Auszug —
______

Unglaubliches Pech für weniotto. Als 60/40 Underdog konnte er den ganzen Tag keine Hand gewinnen, als Favourite trafen seine Gegner unzählige Male das Board.Wenn sich das Glück so gegen einen Spieler stellt hat selbst der beste keine Chance. Schließlich kam es wie es kommen musste.
Mit einem Paar Könige callt er nach einem 4-bet All In, sein Gegner öffnet – wie könnte es anders sein – ein Paar Asse. weniotto selbst trat heute drei Mal gegen einen 2-Outer an und verlor jede dieser Hände. Selbst kann er nicht auf dieses Glück zurückgreifen, das Board bringt keine Hilfe für den Österreicher. Sein Henker war übrigens derselbe Spieler, den er in der ersten Hand des Tages in einem Coinflip verdoppelt hatte.

weniottos letztes Board

Ein Blick über weniottos Schulter auf Nemesis Steve Friedlander
Auch wenn sich die verbleibenden Spieler über die nächste Preisstufe freuen ist ihre Bestürzung und Anteilnahme über weniottos Pech ehrlich. weniotto selbst ist verständlicherweise enttäuscht, hat aber genug Erfahrung um seinen Bust verkraften zu können. Unabhängig von der Tatsache, dass mit etwas weniger Pech weit mehr möglich gewesen wäre, freut er sich über den Deep Run in einem der größten Turniere weltweit. Mit AU$ 75.000 Preisgeld hat er auf jeden Fall auf sich aufmerksam gemacht, es wird sicher nicht sein letzter Cash bei einem Major Event sein.

______

Übungsaufgaben —
- 1) Liste alle Angaben im Auszug auf, die Ziffern enthalten.
- 2) Entnimm dem Auszug wörtlich den Abschnitt, der mit „Unglaubliches Pech für“ beginnt und mit „Coinflip verdoppelt hatte.“ endet.

Extrahierte Daten —
______

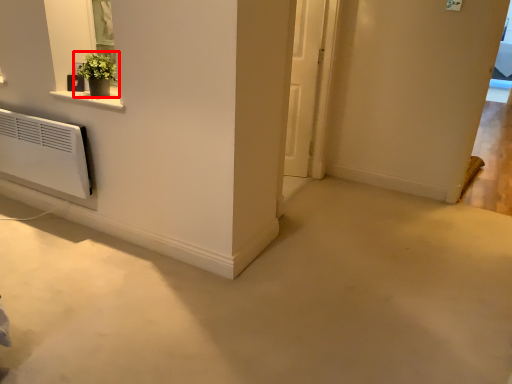
Question: Considering the relative positions of houseplant (annotated by the red box) and door in the image provided, where is houseplant (annotated by the red box) located with respect to the staircase?

Choices:
 (A) left
 (B) right

Answer: (A)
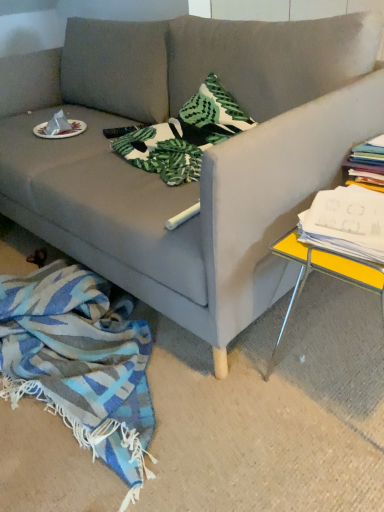
Question: In terms of height, does yellow metallic table at right look taller or shorter compared to blue woven blanket at lower left?

Choices:
 (A) short
 (B) tall

Answer: (B)

Question: In the image, is yellow metallic table at right positioned in front of or behind blue woven blanket at lower left?

Choices:
 (A) behind
 (B) front

Answer: (B)

Question: Which is farther from the blue woven blanket at lower left?

Choices:
 (A) white paper plate at upper left
 (B) matte gray couch at center
 (C) yellow metallic table at right
 (D) white paper stack at right

Answer: (A)

Question: Which of these objects is positioned farthest from the yellow metallic table at right?

Choices:
 (A) white paper plate at upper left
 (B) blue woven blanket at lower left
 (C) white paper stack at right
 (D) matte gray couch at center

Answer: (A)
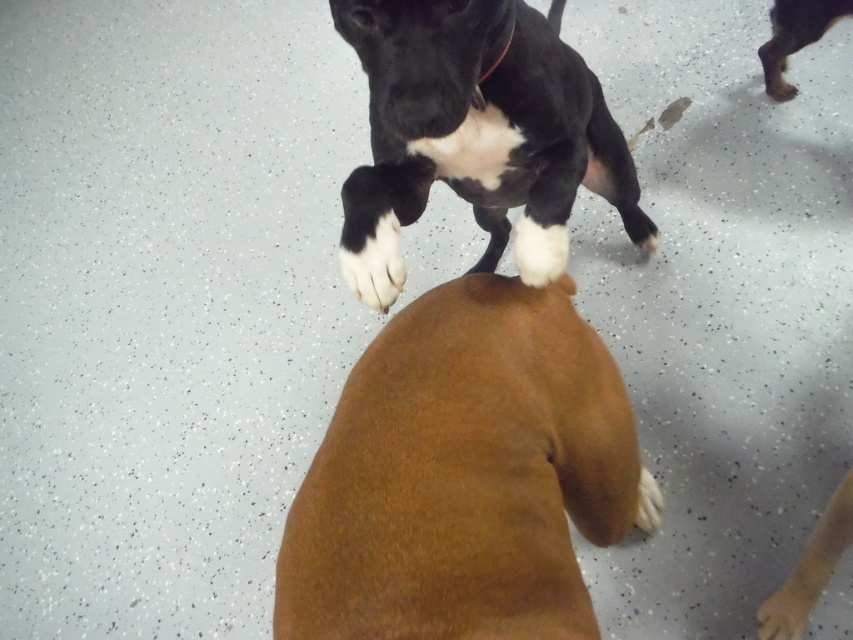
You are a dog trainer who needs to ensure the dogs are spaced appropriately for safety. The safety guideline requires at least 30 inches between dogs during training sessions. Based on the scene, are the black smooth dog at upper center and the brown fur dog at upper right meeting this requirement?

______

Lösungen —
- 1)
- 60/40
- 4-bet
- 2-Outer
- AU$ 75.000

- 2)
Unglaubliches Pech für weniotto. Als 60/40 Underdog konnte er den ganzen Tag keine Hand gewinnen, als Favourite trafen seine Gegner unzählige Male das Board.Wenn sich das Glück so gegen einen Spieler stellt hat selbst der beste keine Chance. Schließlich kam es wie es kommen musste.
Mit einem Paar Könige callt er nach einem 4-bet All In, sein Gegner öffnet – wie könnte es anders sein – ein Paar Asse. weniotto selbst trat heute drei Mal gegen einen 2-Outer an und verlor jede dieser Hände. Selbst kann er nicht auf dieses Glück zurückgreifen, das Board bringt keine Hilfe für den Österreicher. Sein Henker war übrigens derselbe Spieler, den er in der ersten Hand des Tages in einem Coinflip verdoppelt hatte.